┌─ MATERIAL SHOWN
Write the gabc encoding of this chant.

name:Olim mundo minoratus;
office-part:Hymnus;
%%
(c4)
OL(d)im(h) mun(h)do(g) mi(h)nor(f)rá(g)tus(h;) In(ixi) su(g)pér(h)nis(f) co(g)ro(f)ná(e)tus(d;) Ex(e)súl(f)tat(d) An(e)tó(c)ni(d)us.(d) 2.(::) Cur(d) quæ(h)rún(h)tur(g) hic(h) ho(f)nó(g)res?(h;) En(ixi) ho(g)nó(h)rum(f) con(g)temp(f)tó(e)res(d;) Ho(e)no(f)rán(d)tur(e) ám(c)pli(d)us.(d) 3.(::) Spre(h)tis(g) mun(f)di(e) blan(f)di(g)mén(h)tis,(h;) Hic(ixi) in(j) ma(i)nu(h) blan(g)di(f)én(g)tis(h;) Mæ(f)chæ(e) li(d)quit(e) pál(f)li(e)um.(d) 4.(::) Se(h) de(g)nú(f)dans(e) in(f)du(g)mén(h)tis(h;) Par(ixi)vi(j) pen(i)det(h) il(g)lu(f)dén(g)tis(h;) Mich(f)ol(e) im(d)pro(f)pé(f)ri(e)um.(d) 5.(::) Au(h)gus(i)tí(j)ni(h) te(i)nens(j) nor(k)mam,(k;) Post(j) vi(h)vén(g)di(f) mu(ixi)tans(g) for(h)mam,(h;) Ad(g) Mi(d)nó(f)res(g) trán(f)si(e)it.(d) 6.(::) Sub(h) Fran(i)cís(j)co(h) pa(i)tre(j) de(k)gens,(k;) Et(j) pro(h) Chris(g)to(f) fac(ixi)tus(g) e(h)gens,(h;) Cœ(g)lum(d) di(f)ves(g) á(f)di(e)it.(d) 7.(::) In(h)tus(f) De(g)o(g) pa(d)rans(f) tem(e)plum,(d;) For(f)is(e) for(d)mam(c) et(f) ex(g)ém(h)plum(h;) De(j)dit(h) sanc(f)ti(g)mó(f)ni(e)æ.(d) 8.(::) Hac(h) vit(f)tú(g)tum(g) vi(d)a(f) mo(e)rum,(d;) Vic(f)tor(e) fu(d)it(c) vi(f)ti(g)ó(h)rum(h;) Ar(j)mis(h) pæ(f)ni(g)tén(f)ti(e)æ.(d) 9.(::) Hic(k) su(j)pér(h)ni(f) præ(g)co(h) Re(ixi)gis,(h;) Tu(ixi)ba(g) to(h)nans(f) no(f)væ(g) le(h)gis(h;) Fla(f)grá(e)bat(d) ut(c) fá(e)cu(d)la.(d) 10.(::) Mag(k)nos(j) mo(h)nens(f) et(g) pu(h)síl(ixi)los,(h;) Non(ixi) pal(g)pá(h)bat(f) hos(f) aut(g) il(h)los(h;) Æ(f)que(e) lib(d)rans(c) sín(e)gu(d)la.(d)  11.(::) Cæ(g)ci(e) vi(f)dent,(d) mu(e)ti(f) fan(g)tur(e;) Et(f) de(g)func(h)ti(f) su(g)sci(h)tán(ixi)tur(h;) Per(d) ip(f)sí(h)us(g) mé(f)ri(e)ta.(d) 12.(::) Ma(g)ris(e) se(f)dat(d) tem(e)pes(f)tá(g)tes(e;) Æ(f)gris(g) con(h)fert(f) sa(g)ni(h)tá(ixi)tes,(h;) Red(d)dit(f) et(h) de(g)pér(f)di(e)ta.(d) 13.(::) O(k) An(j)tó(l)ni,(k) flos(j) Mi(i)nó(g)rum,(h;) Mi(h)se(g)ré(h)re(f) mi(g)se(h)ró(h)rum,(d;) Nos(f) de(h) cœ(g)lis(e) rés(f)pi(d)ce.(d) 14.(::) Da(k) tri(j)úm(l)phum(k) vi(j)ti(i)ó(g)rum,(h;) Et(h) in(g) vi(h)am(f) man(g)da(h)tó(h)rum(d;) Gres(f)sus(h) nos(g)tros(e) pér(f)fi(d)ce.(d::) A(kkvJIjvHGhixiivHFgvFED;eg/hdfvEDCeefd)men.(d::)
└─
INSTRUCTIONS FOR THE TASK:
Revise the records so that "Hymnus" becomes "Antiphona" wherever it occurs, with every other character left as it is.

FULL ANSWER:
Write the gabc encoding of this chant.

name:Olim mundo minoratus;
office-part:Antiphona;
%%
(c4)
OL(d)im(h) mun(h)do(g) mi(h)nor(f)rá(g)tus(h;) In(ixi) su(g)pér(h)nis(f) co(g)ro(f)ná(e)tus(d;) Ex(e)súl(f)tat(d) An(e)tó(c)ni(d)us.(d) 2.(::) Cur(d) quæ(h)rún(h)tur(g) hic(h) ho(f)nó(g)res?(h;) En(ixi) ho(g)nó(h)rum(f) con(g)temp(f)tó(e)res(d;) Ho(e)no(f)rán(d)tur(e) ám(c)pli(d)us.(d) 3.(::) Spre(h)tis(g) mun(f)di(e) blan(f)di(g)mén(h)tis,(h;) Hic(ixi) in(j) ma(i)nu(h) blan(g)di(f)én(g)tis(h;) Mæ(f)chæ(e) li(d)quit(e) pál(f)li(e)um.(d) 4.(::) Se(h) de(g)nú(f)dans(e) in(f)du(g)mén(h)tis(h;) Par(ixi)vi(j) pen(i)det(h) il(g)lu(f)dén(g)tis(h;) Mich(f)ol(e) im(d)pro(f)pé(f)ri(e)um.(d) 5.(::) Au(h)gus(i)tí(j)ni(h) te(i)nens(j) nor(k)mam,(k;) Post(j) vi(h)vén(g)di(f) mu(ixi)tans(g) for(h)mam,(h;) Ad(g) Mi(d)nó(f)res(g) trán(f)si(e)it.(d) 6.(::) Sub(h) Fran(i)cís(j)co(h) pa(i)tre(j) de(k)gens,(k;) Et(j) pro(h) Chris(g)to(f) fac(ixi)tus(g) e(h)gens,(h;) Cœ(g)lum(d) di(f)ves(g) á(f)di(e)it.(d) 7.(::) In(h)tus(f) De(g)o(g) pa(d)rans(f) tem(e)plum,(d;) For(f)is(e) for(d)mam(c) et(f) ex(g)ém(h)plum(h;) De(j)dit(h) sanc(f)ti(g)mó(f)ni(e)æ.(d) 8.(::) Hac(h) vit(f)tú(g)tum(g) vi(d)a(f) mo(e)rum,(d;) Vic(f)tor(e) fu(d)it(c) vi(f)ti(g)ó(h)rum(h;) Ar(j)mis(h) pæ(f)ni(g)tén(f)ti(e)æ.(d) 9.(::) Hic(k) su(j)pér(h)ni(f) præ(g)co(h) Re(ixi)gis,(h;) Tu(ixi)ba(g) to(h)nans(f) no(f)væ(g) le(h)gis(h;) Fla(f)grá(e)bat(d) ut(c) fá(e)cu(d)la.(d) 10.(::) Mag(k)nos(j) mo(h)nens(f) et(g) pu(h)síl(ixi)los,(h;) Non(ixi) pal(g)pá(h)bat(f) hos(f) aut(g) il(h)los(h;) Æ(f)que(e) lib(d)rans(c) sín(e)gu(d)la.(d)  11.(::) Cæ(g)ci(e) vi(f)dent,(d) mu(e)ti(f) fan(g)tur(e;) Et(f) de(g)func(h)ti(f) su(g)sci(h)tán(ixi)tur(h;) Per(d) ip(f)sí(h)us(g) mé(f)ri(e)ta.(d) 12.(::) Ma(g)ris(e) se(f)dat(d) tem(e)pes(f)tá(g)tes(e;) Æ(f)gris(g) con(h)fert(f) sa(g)ni(h)tá(ixi)tes,(h;) Red(d)dit(f) et(h) de(g)pér(f)di(e)ta.(d) 13.(::) O(k) An(j)tó(l)ni,(k) flos(j) Mi(i)nó(g)rum,(h;) Mi(h)se(g)ré(h)re(f) mi(g)se(h)ró(h)rum,(d;) Nos(f) de(h) cœ(g)lis(e) rés(f)pi(d)ce.(d) 14.(::) Da(k) tri(j)úm(l)phum(k) vi(j)ti(i)ó(g)rum,(h;) Et(h) in(g) vi(h)am(f) man(g)da(h)tó(h)rum(d;) Gres(f)sus(h) nos(g)tros(e) pér(f)fi(d)ce.(d::) A(kkvJIjvHGhixiivHFgvFED;eg/hdfvEDCeefd)men.(d::)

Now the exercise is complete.